Source document.
--*--

- Baribour Location in Cambodia
- Coordinates: 12°26′N 104°27′E﻿ / ﻿12.433°N 104.450°E
- Country: Cambodia
- Province: Kampong Chhnang
- Communes: 11
- Villages: 64

Population (1998)
- • Total: 51,516
- Time zone: +7
- Geocode: 0401

= Baribour district =

Baribour (ស្រុកបរិបូណ៌ "Abundance") is a district (srok) in the north of Kampong Chhnang province, in central Cambodia. The district capital is Baribour town located around 38 kilometres north west of the provincial capital of Kampong Chhnang by road. The district shares a border with Pursat province to the west and with Kampong Thom province to the north. The district borders on the Tonlé Sap and the Tonlé Sap River forms the northern and eastern borders of the district.

--*--

Recorded data.
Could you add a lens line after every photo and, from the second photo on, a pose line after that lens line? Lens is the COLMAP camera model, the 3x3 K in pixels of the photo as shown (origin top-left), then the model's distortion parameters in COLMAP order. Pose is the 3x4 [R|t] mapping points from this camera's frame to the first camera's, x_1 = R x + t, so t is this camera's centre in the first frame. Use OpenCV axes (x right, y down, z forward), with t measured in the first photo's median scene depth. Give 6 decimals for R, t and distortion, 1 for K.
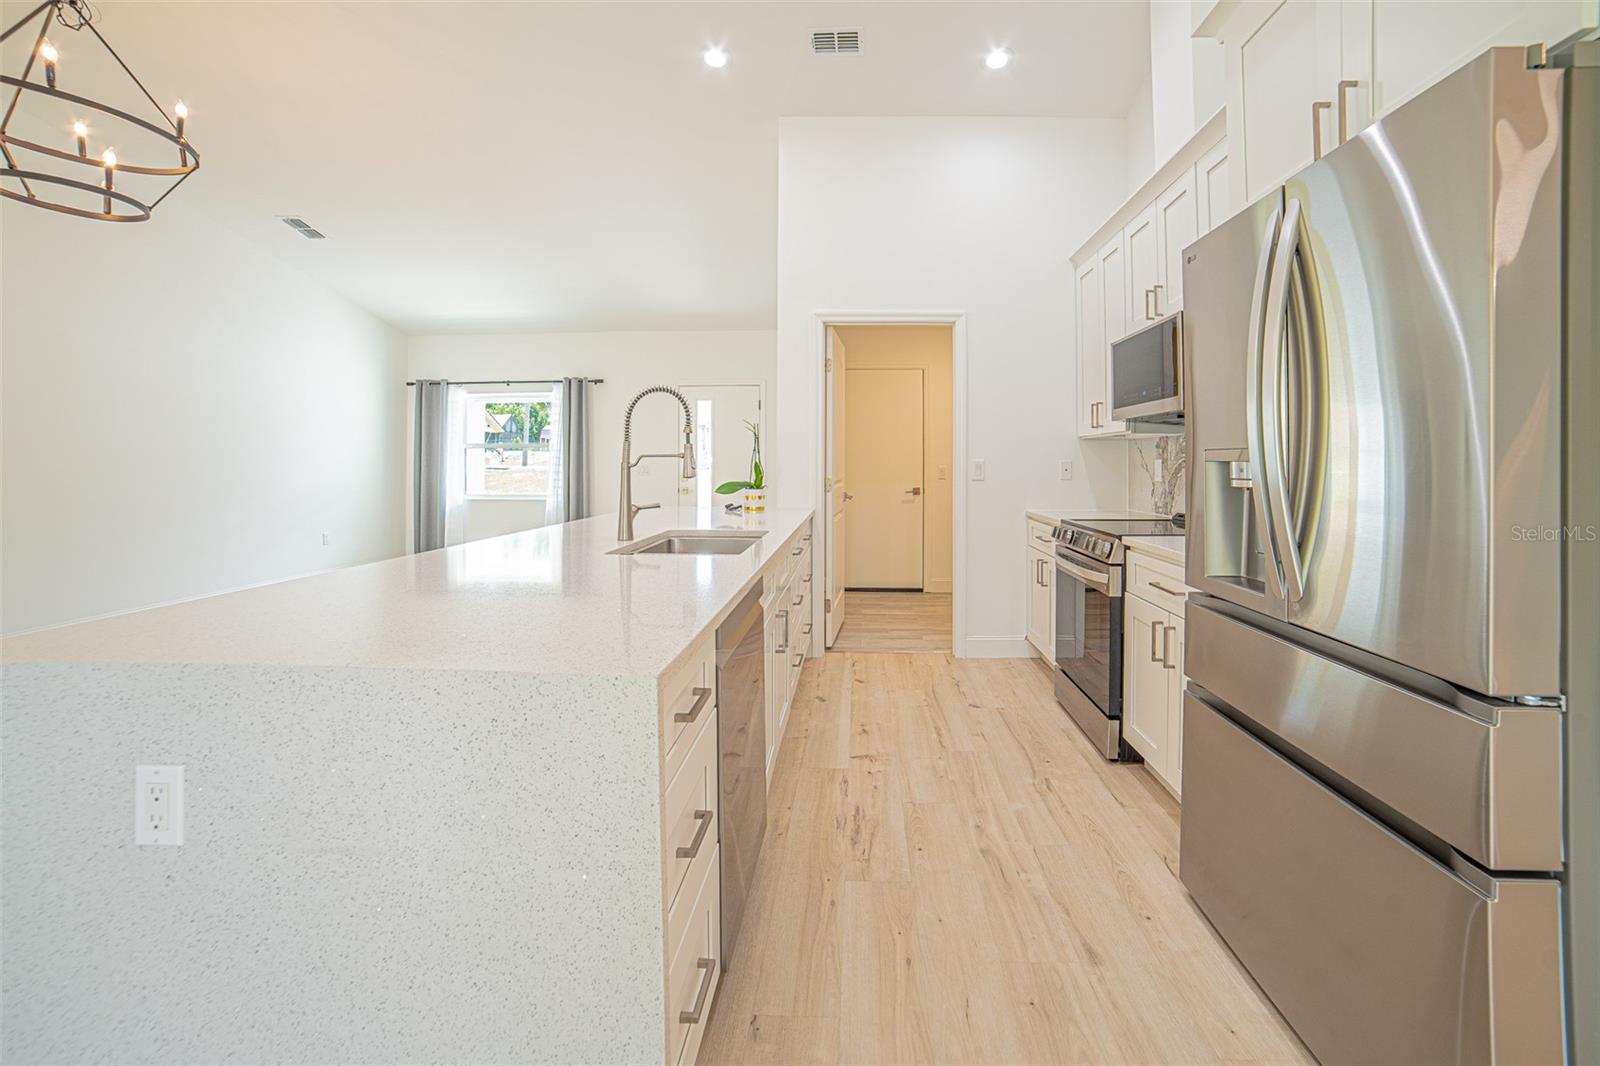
lens RADIAL K [[658.2, 0, 803.4], [0, 658.2, 465.1], [0, 0, 1]] dist [-0.081125, 0.033105]
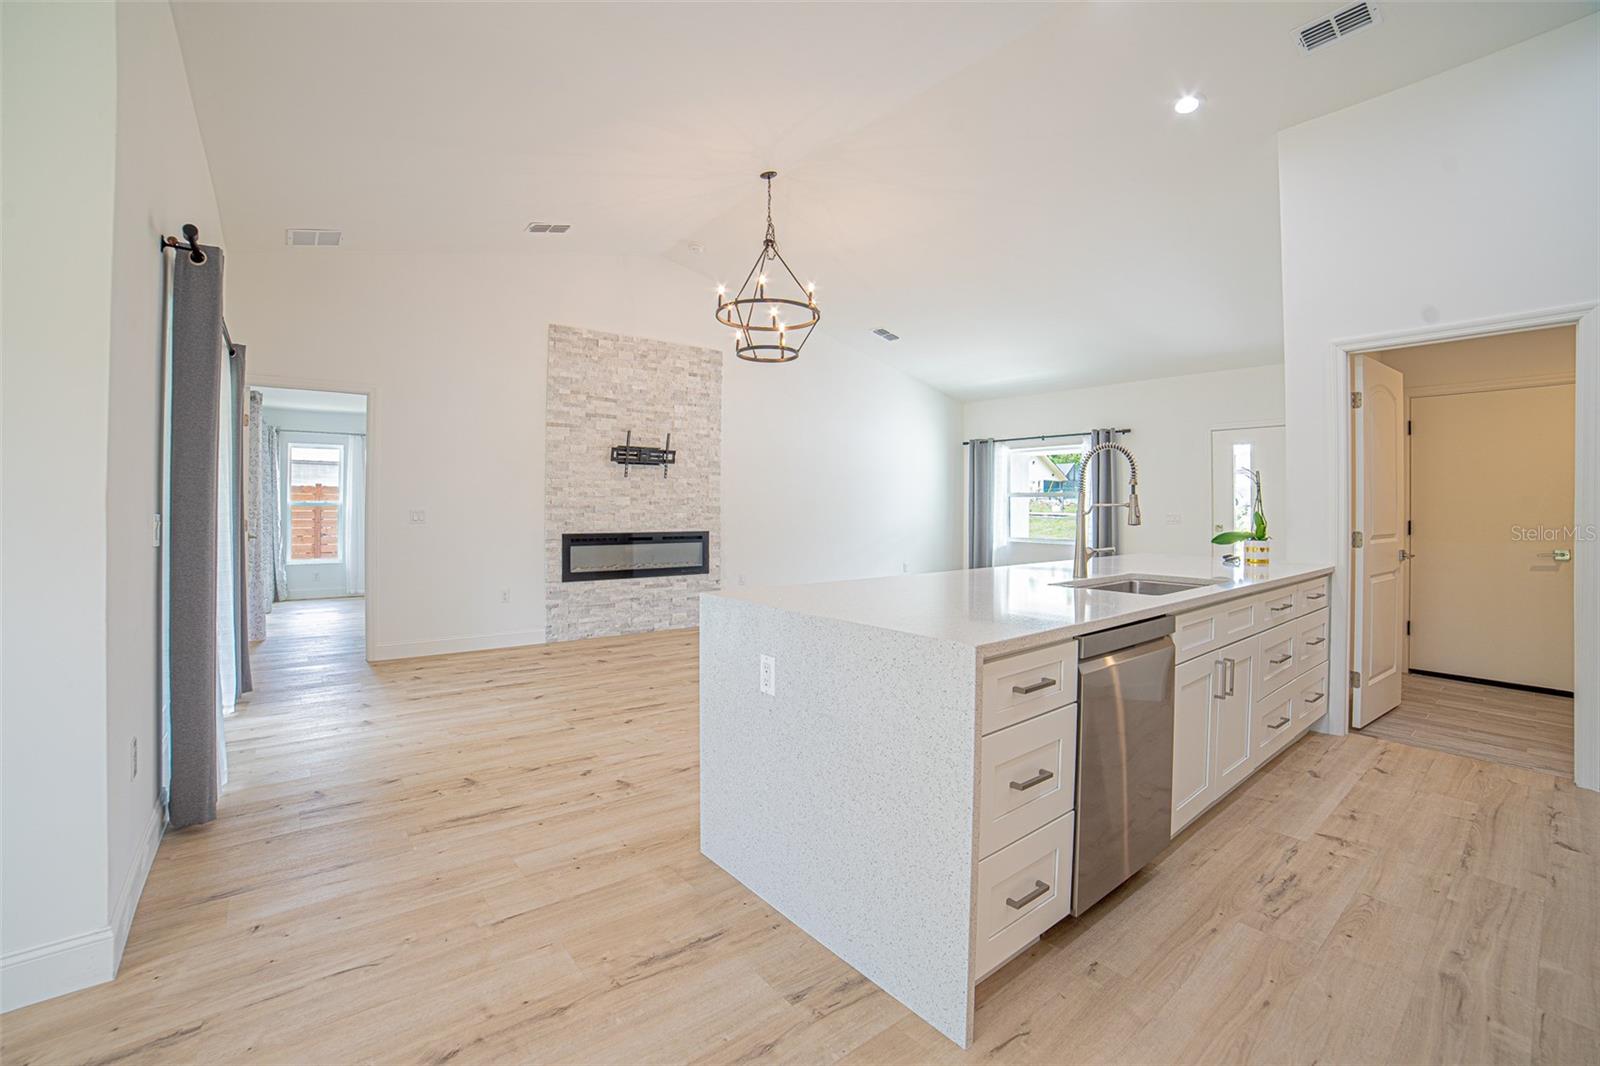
lens RADIAL K [[639.2, 0, 801.2], [0, 639.2, 523.5], [0, 0, 1]] dist [-0.091878, 0.025540]
pose [[0.672040, 0.025620, -0.740071, 0.172653], [-0.011746, 0.999644, 0.023940, -0.001290], [0.740422, -0.007395, 0.672102, -0.094854]]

--*--

Exercise aim.
Using the Baribour district text, answer these:
1. How many villages are in the district?
2. What was the district's total population in 1998?
3. Which province borders the district to the west?

Solution below.
1. 64
2. 51,516
3. Pursat province